From 1806 to 1809, Siboni sang in three seasons at the King's Theatre in London. His first critical success there was as Ruggero in Ferdinando Paër's Il principe di Taranto on 23 December 1806. In the 1809–10 season he was once again at La Scala, where he had a particular triumph as the title hero in the world premiere of Simon Mayr's Raoul di Crequi on 26 December 1809. From 1810 to 1814 he was active in Vienna, where he notably performed in the world premiere of Ludwig van Beethoven's Tremate, empi tremate on 27 February 1814. He was much admired at the Vienna Hofoper as Licinio in Gaspare Spontini's La vestale and in several operas by Paer. In 1813 he performed as a guest artist in Prague.

Siboni returned to Italy in late 1814, and on 17 January 1815 he performed the role of Timagene in the house premiere of Gaetano Andreozzi's Il trionfo di Alessandro Magno il Macedone at the Teatro Argentina in Rome. Later that month, he appeared at the Teatro di San Carlo in Naples as Polinesso in Simon Mayr's Ginevra di Scozia. He was heard in several more roles in Naples in 1815–16 and 1818, including Seleuco in Sebastiano Nasolini's La vendetta di Nino and Andreozzi's Timagene. From 1815 to 1817 he performed frequently at the Teatro Comunale di Bologna. While there he created the role of Classamoro in the world premiere of Pietro Generali's Clato on 26 December 1816 and portrayed the role of Argirio in the house premiere of Gioachino Rossini's Tancredi on 29 January 1817.

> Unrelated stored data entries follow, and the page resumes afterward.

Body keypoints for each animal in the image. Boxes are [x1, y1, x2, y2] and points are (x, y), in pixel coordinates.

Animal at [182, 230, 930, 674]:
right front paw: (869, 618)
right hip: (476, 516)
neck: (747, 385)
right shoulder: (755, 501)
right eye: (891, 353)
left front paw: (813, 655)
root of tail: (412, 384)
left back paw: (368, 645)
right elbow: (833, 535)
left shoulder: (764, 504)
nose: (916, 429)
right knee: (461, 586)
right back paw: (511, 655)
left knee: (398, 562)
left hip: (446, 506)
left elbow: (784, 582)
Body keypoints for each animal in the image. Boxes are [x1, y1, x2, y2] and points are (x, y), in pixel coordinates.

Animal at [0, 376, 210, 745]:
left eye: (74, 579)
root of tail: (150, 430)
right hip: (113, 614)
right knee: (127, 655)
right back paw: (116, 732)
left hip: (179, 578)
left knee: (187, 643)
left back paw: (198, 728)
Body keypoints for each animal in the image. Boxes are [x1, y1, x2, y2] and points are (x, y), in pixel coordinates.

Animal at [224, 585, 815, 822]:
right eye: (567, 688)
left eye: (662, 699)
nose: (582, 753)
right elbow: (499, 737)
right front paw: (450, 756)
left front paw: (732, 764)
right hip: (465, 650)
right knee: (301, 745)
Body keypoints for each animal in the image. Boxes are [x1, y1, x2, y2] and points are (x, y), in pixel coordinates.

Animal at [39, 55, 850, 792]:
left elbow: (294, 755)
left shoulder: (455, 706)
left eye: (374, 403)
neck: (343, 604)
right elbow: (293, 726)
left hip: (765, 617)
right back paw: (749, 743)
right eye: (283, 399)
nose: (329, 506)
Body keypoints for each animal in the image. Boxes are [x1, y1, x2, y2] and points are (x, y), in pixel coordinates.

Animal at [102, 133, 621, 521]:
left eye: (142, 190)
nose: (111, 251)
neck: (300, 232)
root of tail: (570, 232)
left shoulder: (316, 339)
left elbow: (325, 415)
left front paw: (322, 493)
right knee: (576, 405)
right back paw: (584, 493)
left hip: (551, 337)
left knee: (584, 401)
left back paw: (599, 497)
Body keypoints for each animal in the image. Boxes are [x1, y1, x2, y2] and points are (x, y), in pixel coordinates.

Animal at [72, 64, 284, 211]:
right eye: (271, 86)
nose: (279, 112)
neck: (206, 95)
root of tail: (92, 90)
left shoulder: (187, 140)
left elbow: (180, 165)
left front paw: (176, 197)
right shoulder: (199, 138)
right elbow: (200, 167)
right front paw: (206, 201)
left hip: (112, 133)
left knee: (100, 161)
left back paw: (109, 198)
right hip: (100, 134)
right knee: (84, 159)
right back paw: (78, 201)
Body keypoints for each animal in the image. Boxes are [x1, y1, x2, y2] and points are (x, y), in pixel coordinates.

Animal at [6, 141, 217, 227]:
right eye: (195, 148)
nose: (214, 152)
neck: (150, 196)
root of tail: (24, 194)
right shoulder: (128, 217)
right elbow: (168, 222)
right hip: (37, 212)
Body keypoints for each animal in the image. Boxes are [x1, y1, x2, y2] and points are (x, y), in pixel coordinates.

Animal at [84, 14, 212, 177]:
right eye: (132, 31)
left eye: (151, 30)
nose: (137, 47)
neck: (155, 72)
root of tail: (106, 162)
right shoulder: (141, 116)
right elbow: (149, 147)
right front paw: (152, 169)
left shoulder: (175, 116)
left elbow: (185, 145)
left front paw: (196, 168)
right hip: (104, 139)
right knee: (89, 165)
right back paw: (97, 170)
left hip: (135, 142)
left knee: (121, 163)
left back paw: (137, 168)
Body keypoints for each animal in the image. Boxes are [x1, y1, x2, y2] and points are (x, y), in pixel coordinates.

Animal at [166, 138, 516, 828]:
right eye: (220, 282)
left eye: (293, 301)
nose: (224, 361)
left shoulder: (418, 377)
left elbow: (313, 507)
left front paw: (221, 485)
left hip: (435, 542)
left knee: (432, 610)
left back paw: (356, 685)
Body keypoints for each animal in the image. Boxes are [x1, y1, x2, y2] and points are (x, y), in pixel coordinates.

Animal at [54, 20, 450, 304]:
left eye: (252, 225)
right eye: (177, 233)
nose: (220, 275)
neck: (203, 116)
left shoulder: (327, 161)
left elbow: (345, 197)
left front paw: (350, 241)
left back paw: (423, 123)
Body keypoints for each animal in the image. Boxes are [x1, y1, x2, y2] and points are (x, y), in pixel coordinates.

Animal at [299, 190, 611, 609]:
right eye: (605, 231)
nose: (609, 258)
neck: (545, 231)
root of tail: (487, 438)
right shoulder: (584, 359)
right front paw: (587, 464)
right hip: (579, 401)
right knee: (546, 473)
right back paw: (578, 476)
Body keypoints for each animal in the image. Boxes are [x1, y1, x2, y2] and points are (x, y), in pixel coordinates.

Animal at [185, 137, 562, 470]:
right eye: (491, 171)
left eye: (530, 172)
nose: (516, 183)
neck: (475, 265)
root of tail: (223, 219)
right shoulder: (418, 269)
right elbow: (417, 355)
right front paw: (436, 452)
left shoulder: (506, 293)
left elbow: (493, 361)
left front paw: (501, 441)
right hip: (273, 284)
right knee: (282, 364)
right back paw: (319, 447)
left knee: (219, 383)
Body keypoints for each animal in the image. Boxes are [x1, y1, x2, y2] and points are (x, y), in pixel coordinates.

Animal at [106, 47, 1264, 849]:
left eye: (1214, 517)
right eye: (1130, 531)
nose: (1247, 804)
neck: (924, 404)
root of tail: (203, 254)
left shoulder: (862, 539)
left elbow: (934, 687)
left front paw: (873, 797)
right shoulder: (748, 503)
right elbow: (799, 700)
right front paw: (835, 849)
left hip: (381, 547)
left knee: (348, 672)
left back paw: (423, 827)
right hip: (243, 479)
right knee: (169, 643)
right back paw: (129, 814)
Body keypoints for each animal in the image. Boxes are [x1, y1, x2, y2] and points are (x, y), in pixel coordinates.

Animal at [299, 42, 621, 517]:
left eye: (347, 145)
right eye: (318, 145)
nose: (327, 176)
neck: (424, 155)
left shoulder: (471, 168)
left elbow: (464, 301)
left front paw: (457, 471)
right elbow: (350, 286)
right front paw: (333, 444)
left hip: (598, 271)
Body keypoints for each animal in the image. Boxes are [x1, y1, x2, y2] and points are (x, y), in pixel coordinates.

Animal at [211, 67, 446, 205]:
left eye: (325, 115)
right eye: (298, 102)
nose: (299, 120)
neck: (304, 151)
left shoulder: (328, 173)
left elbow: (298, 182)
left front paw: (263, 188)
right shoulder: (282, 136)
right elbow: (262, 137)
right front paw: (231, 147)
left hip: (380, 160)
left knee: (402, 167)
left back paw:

In 1818 Siboni made appearances at the Mariinsky Theatre in St. Petersburg. He joined the roster of singers at the Royal Danish Theatre (RDT) in Copenhagen in 1819. Christian VIII of Denmark had heard him perform in 1815 and had been trying to recruit him for that theatre ever since. The king later honored Siboni with the title Kongelig Kammersanger. Siboni eventually was appointed director of the RDT and remained active with the opera in Copenhagen until his death in 1839. In 1825 he founded the Royal Conservatory of Music in Copenhagen. Some of his notable pupils were Emilie da Fonseca, Ida Henriette da Fonseca, Johanne Luise Heiberg and Peter Nicolaj Schram. Notable descendants include pianist Anna Siboni and actress Emily Whitworth.